BMJ latest research document:
cmim.org/pdf2014/funcion.ph...
"Summary:
* Vitamin B12 deficiency is a common but serious condition
* Clinical presentation may not be obvious thus leading to complex issues around diagnosis and treatment.
* There is no ideal test to define deficiency and therefore the clinical condition of the patient is of utmost importance."
* There is evidence that new techniques, such as measurement of holotranscobalamin and methylmalonic acid levels seem useful in more accurately defining deficiency.
* If clinical features suggest deficiency, then it is important to treat patients to avoid neurological impairment even if there may be discordance between test results and clinical features.
Thank you for your kindness I just wish I knew what I was dealing with from the beginning ..nobody tells you what is going to happen or how to deal with it I will go back to my gp with evidence and see what they say ? Maybe a blood test would help but maybe not ? I feel like just giving up and just being in pain and getting on with it x
Also look into gut issues. See if you have developed intolerances to gluten or dairy (casein protein) which are quite often linked to B12D.
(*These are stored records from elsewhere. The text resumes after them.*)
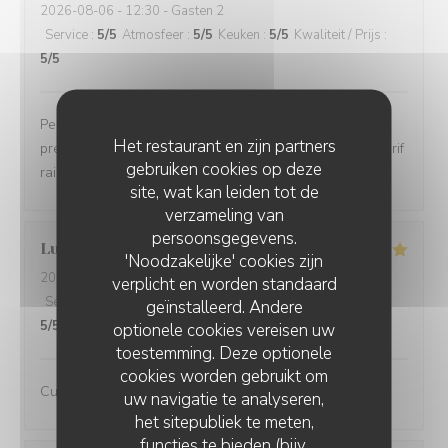
2026-08-06
- 12:30 - Gasten 2
Service
:
5
/5
Atmosfeer
:
5
/5
Keuken
:
5
/5
Kwaliteit / Prijs
:
5
/5
Personnel très agréable, service rapide sans être
Het restaurant en zijn partners
pressant, assiettes généreuses et de qualité. Pour un tarif
gebruiken cookies op deze
raisonnable étant donné la situation en bord de mer.
site, wat kan leiden tot de
verzameling van
persoonsgegevens.
Lucie
D
'Noodzakelijke' cookies zijn
2026-08-06
- 12:15 - Gasten 2
verplicht en worden standaard
Service
:
5
/5
Atmosfeer
:
5
/5
Keuken
:
5
/5
Kwaliteit / Prijs
:
geïnstalleerd. Andere
5
/5
optionele cookies vereisen uw
toestemming. Deze optionele
cookies worden gebruikt om
Cuisine de qualité, excellent service
uw navigatie te analyseren,
het sitepubliek te meten,
functies te bieden (bijv.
When I lived in the uk, I kept a log book of the severity and number of my symptoms and when they returned relative to the injection. I was able to use this log to convince the GP to first give me injections every 2 months and then monthly. The GP wanted to diagnose me with anxiety disorder but after going through a couple of weeks of that treatment, using the log I was able to show him that it wasn't working and was making things worse.
Without my personal log he only had the NHS General database across the population to compare to and the guidelines which are not totally there yet.
I used the same method when I moved to the USA and now an on weekly cyano-b12 that I self inject and I'm holding the progress of neurological damage at bay and may actually be healing some of the nerve damage that occurred before I was originally diagnosed.